The Rendering Modes
As with NVIDIA's SLI, ATI's CrossFire operates via a selection of different rendering modes, two of which will be fairly familiar from NVIDIA's SLI rendering modes. The first rendering mode is Alternate Frame Rendering (AFR) which has one board rendering one frame and the second board rendering the next. In this mode the slave and master graphics processor will send alternate frames to the compositing chip on the master board which will ready them for display in sequence. This rendering mode operates with one frame of latency as the image being rendered is one frame behind the frame the CPU is processing in order to correctly interleave the frames to gain performance. This mode is least effective where data (usually render to texture data) is rendered and then kept for a number of frames, commonly used in such effects as motion blur, as the data needs to be passed between each board each frame, slowing the potential rendering performance - in this case one of the other rendering modes is likely to be adopted. As both boards are dealing with entirely separate frames both geometry and fill-rate scales in this mode.
ATI are also using a rendering mode which they have dubbed "Scissor Mode", which bears similarities with NVIDIA's Split Frame Rendering mode. This mode has one board rendering a certain portion of the screen and the other rendering the rest. In this mode the each board effectively clips the screen at the crossover point so that geometry that has been transformed to screen-space and pixel fill-rate scales, however pre-transformed data isn't related to screen-space hence processing needs to be completed on board boards, ergo vertex shader processing will not scale.
ATI's scissor mode differs in two ways from NVIDIA's. First, although the split level can be adjusted such that each board renders a different quantities of the screen, dependant on how the load in the game is apportioned across the screen, ATI will not dynamically adjust the split on a per frame (or per multiples of frame) basis, instead having a default and per application split value that will stay at that level for the duration of the running a particular application - ATI believe that the CPU overhead in doing this calculation could reduce performance, especially since multiple rendering is going to be more CPU limited anyway. Also, ATI's scissor mode can either operate with a horizontal or vertical screen split.

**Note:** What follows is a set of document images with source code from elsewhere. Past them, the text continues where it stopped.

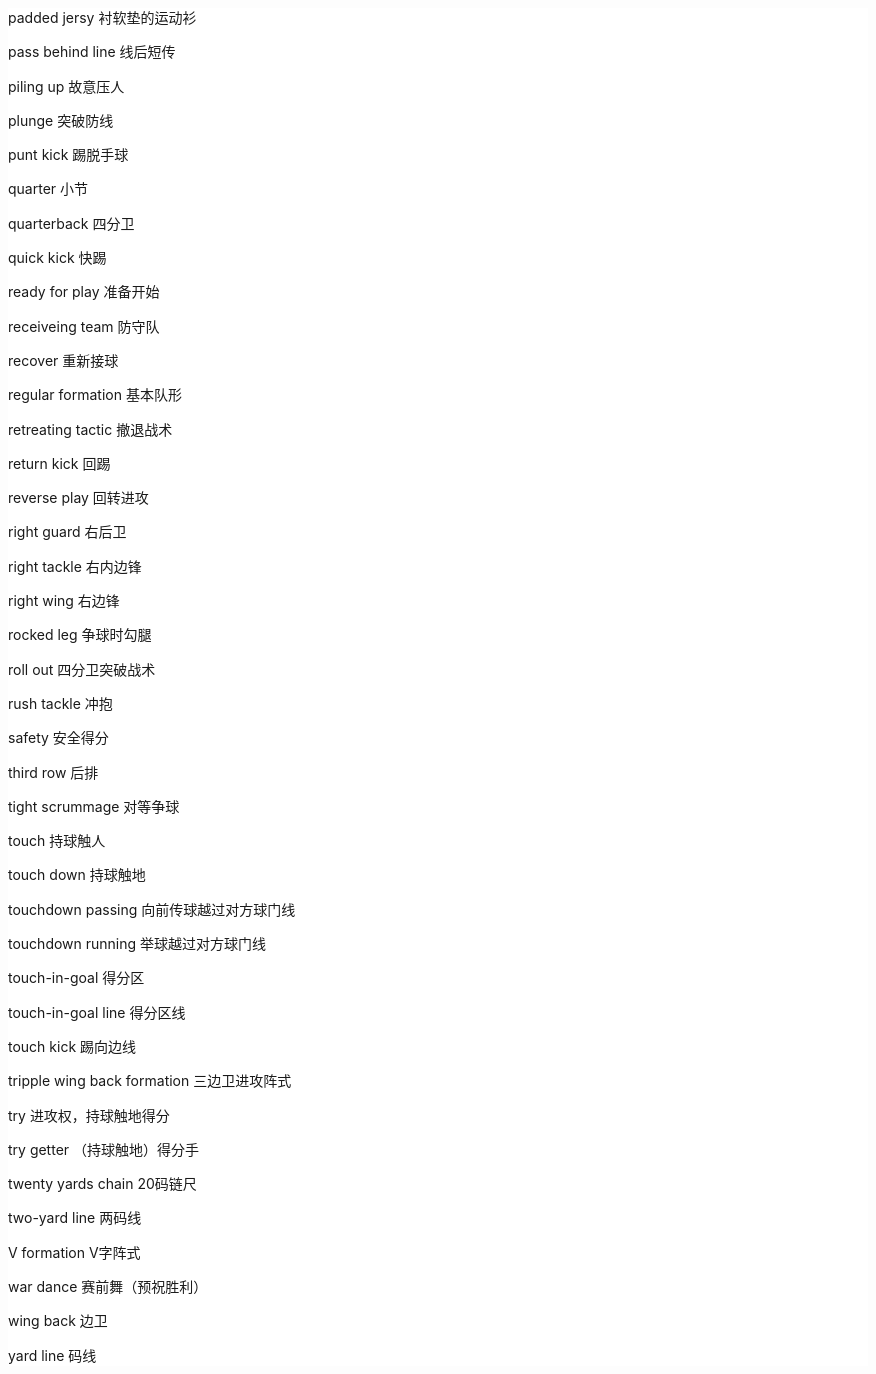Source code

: padded jersy 衬软垫的运动衫

pass behind line 线后短传

piling up 故意压人

plunge 突破防线

punt kick 踢脱手球

quarter 小节

quarterback 四分卫

quick kick 快踢

ready for play 准备开始

receiveing team 防守队

recover 重新接球

regular formation 基本队形

retreating tactic 撤退战术

return kick 回踢

reverse play 回转进攻

right guard 右后卫

right tackle 右内边锋

right wing 右边锋

rocked leg 争球时勾腿

roll out 四分卫突破战术

rush tackle 冲抱

safety 安全得分

third row 后排

tight scrummage 对等争球

touch 持球触人

touch down 持球触地

touchdown passing 向前传球越过对方球门线

touchdown running 举球越过对方球门线

touch-in-goal 得分区

touch-in-goal line 得分区线

touch kick 踢向边线

tripple wing back formation 三边卫进攻阵式

try 进攻权，持球触地得分

try getter （持球触地）得分手

twenty yards chain 20码链尺

two-yard line 两码线

V formation V字阵式

war dance 赛前舞（预祝胜利）

wing back 边卫

yard line 码线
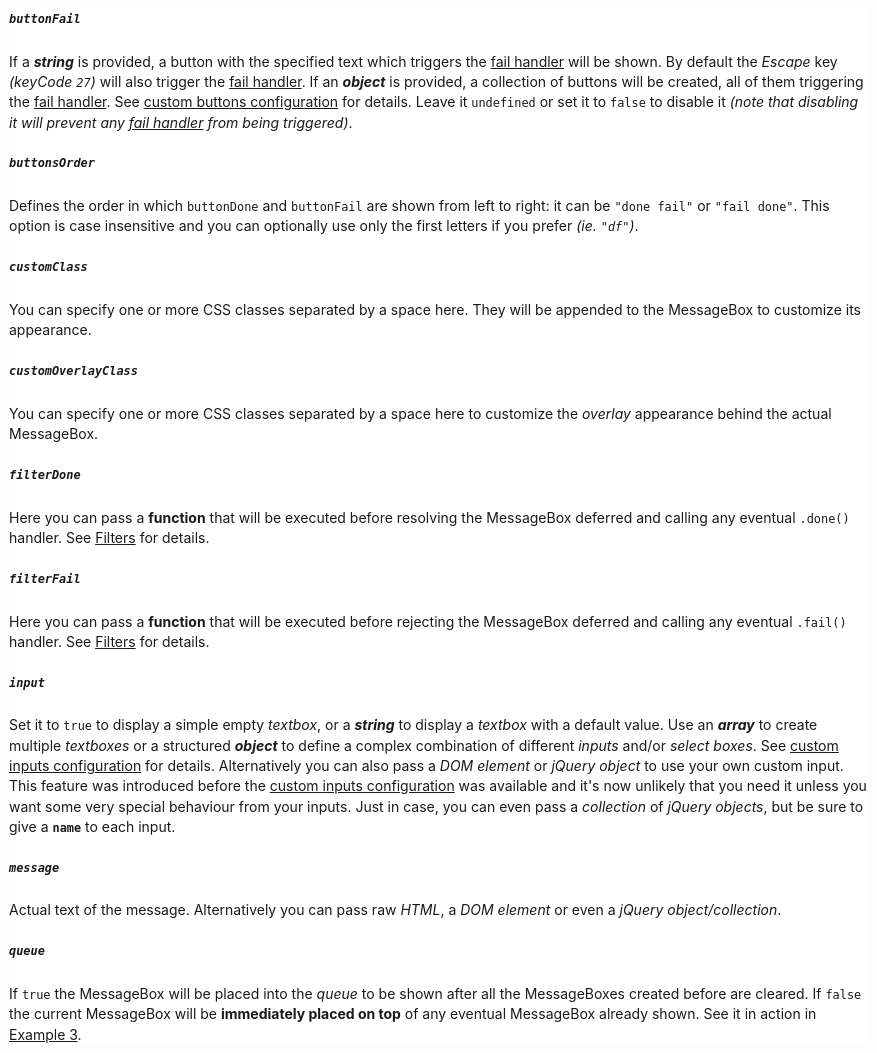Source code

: ##### `buttonFail`
If a ***string*** is provided, a button with the specified text which triggers the [fail handler](#handlers) will be shown. By default the *Escape* key *(keyCode `27`)* will also trigger the [fail handler](#handlers).
If an ***object*** is provided, a collection of buttons will be created, all of them triggering the [fail handler](#handlers). See [custom buttons configuration](#custom-buttons-configuration) for details.
Leave it `undefined` or set it to `false` to disable it *(note that disabling it will prevent any [fail handler](#handlers) from being triggered)*.

##### `buttonsOrder`
Defines the order in which `buttonDone` and `buttonFail` are shown from left to right: it can be `"done fail"` or `"fail done"`. This option is case insensitive and you can optionally use only the first letters if you prefer *(ie. `"df"`)*.

##### `customClass`
You can specify one or more CSS classes separated by a space here. They will be appended to the MessageBox to customize its appearance.

##### `customOverlayClass`
You can specify one or more CSS classes separated by a space here to customize the *overlay* appearance behind the actual MessageBox.

##### `filterDone`
Here you can pass a **function** that will be executed before resolving the MessageBox deferred and calling any eventual `.done()` handler. See [Filters](#filters) for details.

##### `filterFail`
Here you can pass a **function** that will be executed before rejecting the MessageBox deferred and calling any eventual `.fail()` handler. See [Filters](#filters) for details.

##### `input`
Set it to `true` to display a simple empty *textbox*, or a ***string*** to display a *textbox* with a default value.
Use an ***array*** to create multiple *textboxes* or a structured ***object*** to define a complex combination of different *inputs* and/or *select boxes*. See [custom inputs configuration](#custom-inputs-configuration) for details.
Alternatively you can also pass a *DOM element* or *jQuery object* to use your own custom input. This feature was introduced before the [custom inputs configuration](#custom-inputs-configuration) was available and it's now unlikely that you need it unless you want some very special behaviour from your inputs. Just in case, you can even pass a *collection* of *jQuery objects*, but be sure to give a **`name`** to each input.

##### `message`
Actual text of the message. Alternatively you can pass raw *HTML*, a *DOM element* or even a *jQuery object/collection*.

##### `queue`
If `true` the MessageBox will be placed into the *queue* to be shown after all the MessageBoxes created before are cleared. If `false` the current MessageBox will be **immediately placed on top** of any eventual MessageBox already shown. See it in action in [Example 3](#example-3---to-queue-or-not-to-queue).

Another mode of rendering over multiple boards ATI offer is the much talked of "Supertile" mode, and this mode is actually directly taken from the from the hardware within the R300/R420 line that enables them to operate in the likes of the Evans & Sutherland massively scalable RenderBeast image render-farms. As the name suggests the screen is divided into multiples of alternate tiles that are then distributed between each of the graphics boards in the rendering system (two in the case of current CrossFire implementations) and on completion of the frame both sets of tiles are sent to the composite engine in the master board which will correctly marry the two sets of tiles to generate a single image.


As the tile sizes are fairly small, 32x32 pixels large in fact, load balancing of the image is effectively handled implicitly as objects that are more difficult to render, or regions of the screen that have more overdraw, will inevitably span multiple tiles which automatically results in the load being distributed across the two board. Without the need for any calculated load balancing on a per-frame basis, and the fact that the tiling mechanism is achieved by the graphics chips, effective load balancing should be achieved without much on an impact in terms of CPU overhead.
Although this mode may suggest that texture cache coherency will be reduced, it is not actually any worse than is already implicitly built into the rending pipelines of the R300/R420 series graphics processors as the quad rendering pipelines on these series are already MIMD and operating on their own separate 16x16 pixel tile anyway, so the texture cache coherency for Supertiling is no worse than is already the case for ATI's 12 or 16 pipeline single boards as they are. Supertiling has the same scalability properties as Scissor mode, with the rendering power increasing post screen space transformation.
ATI's preferred rendering mode is the Supertiled mode and in DirectX this is enabled by default when all the CrossFire elements are put into place, such that all titles will operate and ATI believe a default gain from between 10% to 60% over one board will be visible, under certain rendering scenarios. Supertiling takes a little more effort to get to work under OpenGL and as the majority of games utilise DirectX ATI have put most of their efforts into DirectX for the time being; one of the other modes should be enabled by default for OpenGL titles. For games that ATI have tested and see that they gain more performance or are more compatible in one rendering mode over another, ATI will hardcode that rendering mode in the drivers and it will not be user selectable, at present - hopefully ATI will alter this in the future to allow end users to try their own settings through the profiling mechanism.
All of these modes, however, are more or less subject to the same multiple-rendering issues that we outlined in our SLI article here.